The future of Palestine’s recycling hub: between promise and peril

Around 2004, as they became increasingly barred from employment options within Israel, the inhabitants of a cluster of southern Palestine villages began to adapt their proximity to the border and longstanding used goods networks and expertise to a promising new segment of Israel’s waste flows. Alongside furniture, clothes, and more familiar items they had collected, repurposed and sold, now e-waste, ranging from fridges and air conditioners to computers and televisions, was becoming an increasingly large and valuable portion of the materials discarded by Israeli homes and businesses. With metal prices rising substantially, local businesses learned to recycle and refurbish electrical and electronic goods, fueling the emergence of a regional e-waste recycling hub. A thriving and almost entirely informal industrial cluster emerged, whose efficient extended collection network, vertical integration, ingenuity, and economies of scale combined with low labor costs enabled it to extract considerable value from Israel’s waste. Soon it would process more than half of Israel’s e-waste for more than two decades, with the metals extracted becoming Palestine’s second largest yet almost entirely unnoticed export to Israel. At the same time, as with similar hubs globally, the crude recycling practices created massive landscape-scale contamination with heavy metals and persistent organic contaminants, led to increasingly noticeable health and environmental impacts and local protest.

On the Israeli side, as e-waste emerged as a policy issue as well as a potential resource, e-waste legislation modeled on European EPR policies emerged. Now, a waste flow that had conveniently and invisibly disappeared for decades, became an object of competition for Israeli recyclers trying to meet the mandated collection quotas. At the same time, Israeli inhabitants near these areas were increasingly frustrated by smoke from the burning of cables to extract copper, and of materials discarded in the recycling process as well as household waste, which municipal systems could not handle. More recently, the settler residents of the West Bank, who now enjoy significant influence over the Israeli government and public opinion, merged these environmental concerns with their longstanding annexationist agenda, calling for imposition of Israeli laws and aggressive enforcement efforts to stamp out the industry’s flow of inputs and outputs.

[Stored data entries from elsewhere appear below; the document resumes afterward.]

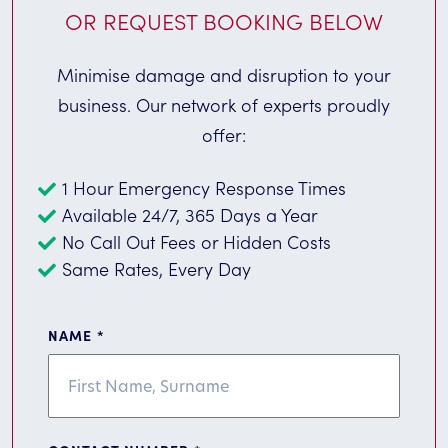
OR REQUEST BOOKING BELOW
Minimise damage and disruption to your
business. Our network of experts proudly
offer:
1 Hour Emergency Response Times
Available 24/7, 365 Days a Year
No Call Out Fees or Hidden Costs
Same Rates, Every Day
NAME
*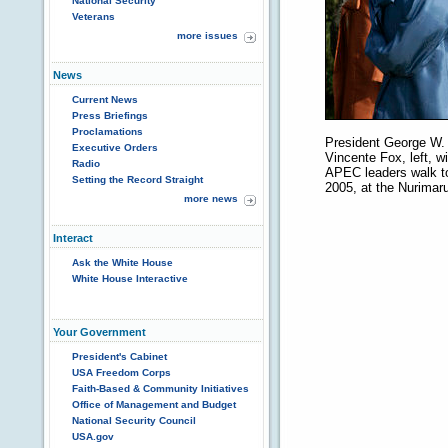
National Security
Veterans
more issues
News
Current News
Press Briefings
Proclamations
President George W.
Executive Orders
Vincente Fox, left, w
Radio
APEC leaders walk to 
Setting the Record Straight
2005, at the Nurima
more news
Interact
Ask the White House
White House Interactive
Your Government
President's Cabinet
USA Freedom Corps
Faith-Based & Community Initiatives
Office of Management and Budget
National Security Council
USA.gov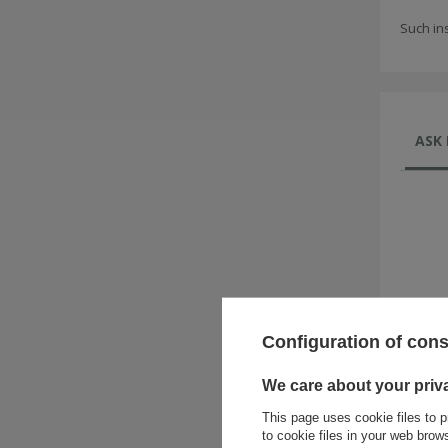
Such in
ASK 
Configuration of con
We care about your priv
This page uses cookie files to p
to cookie files in your web bro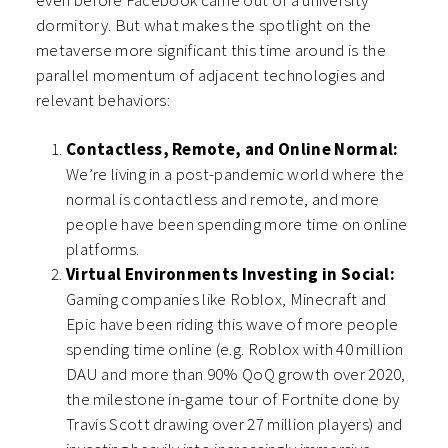
even before Facebook came out of a university
dormitory. But what makes the spotlight on the
metaverse more significant this time around is the
parallel momentum of adjacent technologies and
relevant behaviors:
Contactless, Remote, and Online Normal:
We’re living in a post-pandemic world where the
normal is contactless and remote, and more
people have been spending more time on online
platforms.
Virtual Environments Investing in Social:
Gaming companies like Roblox, Minecraft and
Epic have been riding this wave of more people
spending time online (e.g. Roblox with 40 million
DAU and more than 90% QoQ growth over 2020,
the milestone in-game tour of Fortnite done by
Travis Scott drawing over 27 million players) and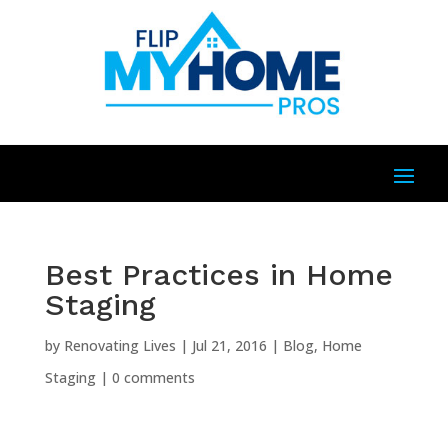
Best Practices in Home
Staging
by
Renovating Lives
|
Jul 21, 2016
|
Blog
,
Home
Staging
|
0 comments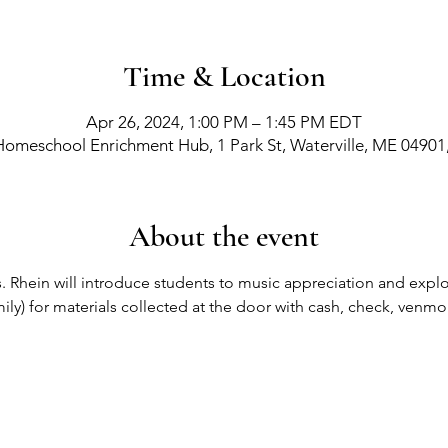
Time & Location
Apr 26, 2024, 1:00 PM – 1:45 PM EDT
Homeschool Enrichment Hub, 1 Park St, Waterville, ME 04901
About the event
. Rhein will introduce students to music appreciation and explora
ily) for materials collected at the door with cash, check, venmo
richment Events
-
Membership Classes & Clubs
-
C
Maine Law
-
Learning Partners -
FAQs -
Contact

In this talk I will summarise my work over the last decade, to create a team of local Palestinian community and international researchers, supported by international agencies, to understand and sustainably reform the dynamics of this value chain in a way that preserves livelihoods but reduces their harms. I will try provide insights into the local geopolitical inflection of global patterns, and the broader lessons of this microcosm for research into e-waste impacts and policies, and the necessity and promise of a hub-driven approach to the reform of e-waste research, policies and practices.